The University of Wollongong reports research showing that Finding Nemo does not accurately present clown fish behaviour! Who would have thought it. When it comes to explaining science, who is setting the agenda, Pixar?

No access all areas

QUT’s Tom Cochrane made a solid case for open access on Radio National the other day but admitted support from institutions “is patchy.” Which is a big part of the problem in trying to end journals charging the public to read research paid from its purse – some of the greatest allies the commercial publishers have are scholars who support the status quo. Academics who publish in the top ranking journals have nothing to gain from an end to the existing hierarchy, constructed over time, which has the established outlets on the top. But they have a great deal to lose if journal names are no longer a proxy for research quality and every author has to shout out their arguments in the open market of ideas.

Labor lays off

Chris Pyne must be off the medication. Yesterday in the House of Representatives he turned a dorothy dixer asking about the many benefits of the government’s higher education policy into a broad ranging (to understate it) attack on Opposition Leader Bill Shorten. Perhaps the minister misses the days before the election, when he made an art of attacks from the opposition benches that did not have anything to do with the original point. What intrigues me is why the Opposition gives him the latitude to do this – why isn’t he being hammered Question Time in, Question Time out on what de-regulation will mean for the cost of study? And why isn’t Labor bringing on MPIs on the dangers of public funding for private providers? It couldn’t be because Labor has decided higher education isn’t a first order budget issue, could it? Perhaps Mr Pyne was excited by the chances of passing his package.

Super selective selection

Tseen Kho explains the importance of internal funding for research on the excellent Research Whisperer blog, which she co-created. “It can boost project competitiveness and track-record before a go at a bigger external grant. It can certainly boost the confidence of researchers trying to get their work off the blocks, or build their CV in the early days of their research career. It can bridge external grant gaps and allow researchers to stay on the radar.” Good-oh but the days when universities can afford such relatively low impact schemes may end once deregulation kicks in – it will be harder to fund lab time or a travel grant from undergraduate fees if they are set in a competitive market. Which is why I wonder how long it will be until other universities wake up to Deakin’s first-rate program using crowd funder Pozible to support research. Like Dr Mel Thomson’s excellent “Hips 4 hipsters” (developing antibiotics-CMM yesterday), which last night made its $11,762 (no I don’t why it is that exact) target. Crowd funding is almost impossible to beat to raise research funds for small projects and you can just hear a strapped for cash DVC R suggesting young scholars raise their own money rather than access university funds.

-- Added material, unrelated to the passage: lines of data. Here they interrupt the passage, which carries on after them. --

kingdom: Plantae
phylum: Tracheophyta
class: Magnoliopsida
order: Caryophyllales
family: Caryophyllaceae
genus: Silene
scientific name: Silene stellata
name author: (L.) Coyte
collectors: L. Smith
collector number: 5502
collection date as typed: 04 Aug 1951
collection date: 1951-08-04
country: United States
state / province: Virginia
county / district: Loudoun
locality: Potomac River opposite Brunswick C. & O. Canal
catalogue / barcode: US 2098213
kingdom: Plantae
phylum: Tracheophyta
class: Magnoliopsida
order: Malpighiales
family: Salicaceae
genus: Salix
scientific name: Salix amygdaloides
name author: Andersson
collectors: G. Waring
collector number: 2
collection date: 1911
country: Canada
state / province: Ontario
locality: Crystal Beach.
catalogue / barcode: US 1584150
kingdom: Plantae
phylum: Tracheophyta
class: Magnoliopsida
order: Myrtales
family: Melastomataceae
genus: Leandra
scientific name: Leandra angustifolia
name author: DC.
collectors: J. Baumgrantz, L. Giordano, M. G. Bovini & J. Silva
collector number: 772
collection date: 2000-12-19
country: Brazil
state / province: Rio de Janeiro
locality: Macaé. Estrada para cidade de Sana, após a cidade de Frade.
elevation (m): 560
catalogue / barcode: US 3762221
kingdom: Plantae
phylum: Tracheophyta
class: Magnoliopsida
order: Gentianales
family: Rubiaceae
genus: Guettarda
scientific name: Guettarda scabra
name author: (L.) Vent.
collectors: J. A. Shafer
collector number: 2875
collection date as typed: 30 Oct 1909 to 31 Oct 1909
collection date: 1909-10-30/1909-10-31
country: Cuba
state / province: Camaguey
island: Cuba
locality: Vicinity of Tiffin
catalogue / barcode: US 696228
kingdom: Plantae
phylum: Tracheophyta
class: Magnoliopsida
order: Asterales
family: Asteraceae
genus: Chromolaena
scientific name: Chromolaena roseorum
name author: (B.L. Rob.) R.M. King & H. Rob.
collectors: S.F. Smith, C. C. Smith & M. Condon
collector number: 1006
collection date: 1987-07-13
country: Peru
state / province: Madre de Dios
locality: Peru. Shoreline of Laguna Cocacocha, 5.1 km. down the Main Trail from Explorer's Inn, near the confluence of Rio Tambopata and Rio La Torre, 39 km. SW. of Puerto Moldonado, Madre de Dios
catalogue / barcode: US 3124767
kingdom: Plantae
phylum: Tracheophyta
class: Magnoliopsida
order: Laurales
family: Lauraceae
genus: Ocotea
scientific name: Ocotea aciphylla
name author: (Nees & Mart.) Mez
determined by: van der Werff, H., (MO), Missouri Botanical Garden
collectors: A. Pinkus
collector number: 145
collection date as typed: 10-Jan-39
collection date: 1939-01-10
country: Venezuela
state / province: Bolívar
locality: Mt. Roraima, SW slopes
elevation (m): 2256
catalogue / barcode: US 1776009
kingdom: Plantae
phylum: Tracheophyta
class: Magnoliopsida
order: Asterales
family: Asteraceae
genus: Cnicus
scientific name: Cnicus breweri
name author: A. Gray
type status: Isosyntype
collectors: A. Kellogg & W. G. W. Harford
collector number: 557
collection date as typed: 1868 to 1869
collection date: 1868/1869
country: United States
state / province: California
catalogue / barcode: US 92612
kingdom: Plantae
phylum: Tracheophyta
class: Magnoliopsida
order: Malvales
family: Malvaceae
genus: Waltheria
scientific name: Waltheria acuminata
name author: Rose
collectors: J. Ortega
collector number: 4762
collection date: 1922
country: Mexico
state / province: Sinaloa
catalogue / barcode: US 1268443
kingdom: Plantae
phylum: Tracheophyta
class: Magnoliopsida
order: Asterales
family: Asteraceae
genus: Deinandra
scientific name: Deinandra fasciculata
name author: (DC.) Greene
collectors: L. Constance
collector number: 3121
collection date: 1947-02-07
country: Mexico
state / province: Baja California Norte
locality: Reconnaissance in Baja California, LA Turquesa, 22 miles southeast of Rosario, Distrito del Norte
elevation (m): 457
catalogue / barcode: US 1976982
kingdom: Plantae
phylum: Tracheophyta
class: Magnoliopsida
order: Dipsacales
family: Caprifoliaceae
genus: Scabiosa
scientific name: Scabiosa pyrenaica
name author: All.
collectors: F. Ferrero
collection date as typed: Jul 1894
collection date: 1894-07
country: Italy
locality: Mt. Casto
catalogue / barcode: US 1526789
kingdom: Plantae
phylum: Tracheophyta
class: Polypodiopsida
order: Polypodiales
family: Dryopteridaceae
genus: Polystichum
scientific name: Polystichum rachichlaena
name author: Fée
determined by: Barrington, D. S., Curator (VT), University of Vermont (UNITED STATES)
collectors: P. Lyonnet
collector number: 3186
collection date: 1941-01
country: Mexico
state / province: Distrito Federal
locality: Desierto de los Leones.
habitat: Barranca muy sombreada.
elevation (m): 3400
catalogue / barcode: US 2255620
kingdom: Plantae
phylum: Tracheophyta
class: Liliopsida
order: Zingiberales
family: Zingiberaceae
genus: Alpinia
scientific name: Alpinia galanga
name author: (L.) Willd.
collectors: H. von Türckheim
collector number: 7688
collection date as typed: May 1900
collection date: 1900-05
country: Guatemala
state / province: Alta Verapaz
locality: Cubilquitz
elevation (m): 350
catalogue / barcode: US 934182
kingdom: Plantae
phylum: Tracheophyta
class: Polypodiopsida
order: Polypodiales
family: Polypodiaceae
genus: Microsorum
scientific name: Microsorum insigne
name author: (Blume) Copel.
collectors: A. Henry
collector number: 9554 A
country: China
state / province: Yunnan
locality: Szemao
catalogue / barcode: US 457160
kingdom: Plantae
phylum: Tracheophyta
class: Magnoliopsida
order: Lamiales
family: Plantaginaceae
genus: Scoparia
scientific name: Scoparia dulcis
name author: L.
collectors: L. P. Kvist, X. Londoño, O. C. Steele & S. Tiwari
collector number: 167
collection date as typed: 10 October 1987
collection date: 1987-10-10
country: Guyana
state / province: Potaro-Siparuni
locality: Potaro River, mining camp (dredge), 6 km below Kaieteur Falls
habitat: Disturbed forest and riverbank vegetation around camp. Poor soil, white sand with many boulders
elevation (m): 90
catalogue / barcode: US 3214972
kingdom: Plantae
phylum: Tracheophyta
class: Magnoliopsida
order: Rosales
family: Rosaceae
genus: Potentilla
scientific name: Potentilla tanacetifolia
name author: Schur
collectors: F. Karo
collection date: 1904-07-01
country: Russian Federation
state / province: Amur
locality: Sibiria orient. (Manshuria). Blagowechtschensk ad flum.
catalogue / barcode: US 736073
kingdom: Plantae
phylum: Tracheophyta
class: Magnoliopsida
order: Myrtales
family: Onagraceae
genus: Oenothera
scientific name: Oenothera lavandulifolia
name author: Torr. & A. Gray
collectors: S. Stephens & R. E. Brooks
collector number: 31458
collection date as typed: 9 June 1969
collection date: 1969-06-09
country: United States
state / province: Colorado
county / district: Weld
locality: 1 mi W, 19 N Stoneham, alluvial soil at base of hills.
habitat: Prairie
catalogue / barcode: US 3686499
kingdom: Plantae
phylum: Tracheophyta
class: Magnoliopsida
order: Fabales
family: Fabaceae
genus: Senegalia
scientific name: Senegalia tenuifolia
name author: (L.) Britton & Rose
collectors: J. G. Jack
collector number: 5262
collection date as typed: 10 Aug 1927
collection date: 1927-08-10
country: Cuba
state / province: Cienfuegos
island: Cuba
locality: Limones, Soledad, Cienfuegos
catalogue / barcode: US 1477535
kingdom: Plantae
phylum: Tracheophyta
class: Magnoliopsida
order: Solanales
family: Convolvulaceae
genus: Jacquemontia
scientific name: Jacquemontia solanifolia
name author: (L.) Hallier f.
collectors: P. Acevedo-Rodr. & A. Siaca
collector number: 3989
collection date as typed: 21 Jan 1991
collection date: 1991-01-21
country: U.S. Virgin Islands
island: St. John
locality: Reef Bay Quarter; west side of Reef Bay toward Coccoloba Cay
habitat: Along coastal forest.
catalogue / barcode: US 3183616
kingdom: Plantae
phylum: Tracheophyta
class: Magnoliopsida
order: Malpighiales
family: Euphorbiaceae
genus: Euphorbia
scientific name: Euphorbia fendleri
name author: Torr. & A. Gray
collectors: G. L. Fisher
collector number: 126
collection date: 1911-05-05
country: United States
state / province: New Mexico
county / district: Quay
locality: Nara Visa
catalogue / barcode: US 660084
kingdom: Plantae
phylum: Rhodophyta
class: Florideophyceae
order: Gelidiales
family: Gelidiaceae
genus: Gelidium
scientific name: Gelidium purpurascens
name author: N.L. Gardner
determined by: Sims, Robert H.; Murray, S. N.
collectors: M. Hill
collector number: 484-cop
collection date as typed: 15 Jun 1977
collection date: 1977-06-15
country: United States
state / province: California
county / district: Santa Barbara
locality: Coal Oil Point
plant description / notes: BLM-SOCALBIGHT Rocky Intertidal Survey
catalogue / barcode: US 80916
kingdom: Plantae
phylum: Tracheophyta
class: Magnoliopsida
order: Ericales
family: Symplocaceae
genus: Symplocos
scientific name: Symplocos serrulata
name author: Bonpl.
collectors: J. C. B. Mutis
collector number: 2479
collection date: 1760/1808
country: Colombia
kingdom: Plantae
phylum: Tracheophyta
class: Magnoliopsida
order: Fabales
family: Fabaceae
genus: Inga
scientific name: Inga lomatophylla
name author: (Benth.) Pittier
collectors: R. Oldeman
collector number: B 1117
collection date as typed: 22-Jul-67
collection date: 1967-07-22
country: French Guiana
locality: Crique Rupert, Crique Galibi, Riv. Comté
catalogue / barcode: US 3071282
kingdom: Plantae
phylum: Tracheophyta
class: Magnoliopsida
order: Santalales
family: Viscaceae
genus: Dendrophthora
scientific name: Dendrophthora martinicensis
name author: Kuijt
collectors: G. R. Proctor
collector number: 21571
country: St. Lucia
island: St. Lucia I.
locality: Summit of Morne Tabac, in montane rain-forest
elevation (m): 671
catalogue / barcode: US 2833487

Sort of like filling in a grant application – only crowd sourcing applications are considered by a planet size panel which takes some convincing, what with members donating their own dosh.

Competent accreditation

Udacity announces “nanodegrees,” “compact, flexible, and job-focused credentials that are stackable throughout your career”. They will take 6-12 months part time and teach specific skills. The early offerings are all in web development and IT comms. Gosh, they sound like competencies to me, based on training rather than higher education teaching and learning. Whatever, Australian universities like Charles Sturt are already using a MOOC model to do this sort of thing. But how, or can, these sort of courses can be accredited? Will people be able to assemble an academically recognised nano-degree? People at TEQSA may not be in the mood to contemplate taking on tasks this morning but this is surely a job for the agency.